From this experience with the raw material of history, I began to form a different impression of how improvements occur than what had been described to me by books and teachers. I had been told that with rare exceptions, making progress was continual and ever upward. In this view, new knowledge was highly sought after by most and quickly appreciated.

By studying day-to-day records of those who first imagined improvements, I found instead that many of the great advances in knowledge were widely ignored or long delayed in implementation. For example, Leonardo da Vinci's notebooks contained many practical ideas that lay fallow for centuries before the ideas became everyday realities.

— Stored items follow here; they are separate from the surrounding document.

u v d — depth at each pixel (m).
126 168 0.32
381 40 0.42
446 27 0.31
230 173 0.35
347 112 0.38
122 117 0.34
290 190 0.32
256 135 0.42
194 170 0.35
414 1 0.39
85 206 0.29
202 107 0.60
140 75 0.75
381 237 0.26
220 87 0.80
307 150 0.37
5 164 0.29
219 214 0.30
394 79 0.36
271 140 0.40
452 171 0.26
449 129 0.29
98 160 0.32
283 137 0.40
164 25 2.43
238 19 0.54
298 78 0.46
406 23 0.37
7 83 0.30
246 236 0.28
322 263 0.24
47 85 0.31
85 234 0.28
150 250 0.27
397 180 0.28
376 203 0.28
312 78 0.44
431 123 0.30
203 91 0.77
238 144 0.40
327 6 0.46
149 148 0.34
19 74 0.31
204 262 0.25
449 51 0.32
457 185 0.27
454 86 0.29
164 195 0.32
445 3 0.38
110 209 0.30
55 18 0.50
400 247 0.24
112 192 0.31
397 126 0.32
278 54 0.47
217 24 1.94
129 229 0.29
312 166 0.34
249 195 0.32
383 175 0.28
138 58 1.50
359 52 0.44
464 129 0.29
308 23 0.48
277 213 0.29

The Romans knew how to make mortar for their roads that lasted for centuries by mixing in fine pumice emitted from Mount Etna while modern roads made with coarser materials crumble after a few seasons. During the Middle Ages in Europe, much classical learning was all but eradicated. Centuries passed before the Renaissance revived interest in and awareness of this earlier knowledge.

The Chinese became insular and lost their command of the seas after having once had the world's most advanced navy. The highly energetic Japanese similarly rested in suspended animation when it came to most improvements until forcibly exposed to the Industrial Revolution by Admiral Perry's gunboats. Until recently, modern Egyptians had no more idea of how their ancestors constructed the pyramids than they did how to clone camels.

Questioning thinkers have always tested the opportunity to improve on what was previously known, but those quests were hobbled because access to what had been known earlier was usually quite limited. Expand awareness of the best of earlier knowledge, and you could greatly expand potential to improve -- that much seemed obvious. The lack of access is worsened by so much knowledge existing in secret or near-secret conditions.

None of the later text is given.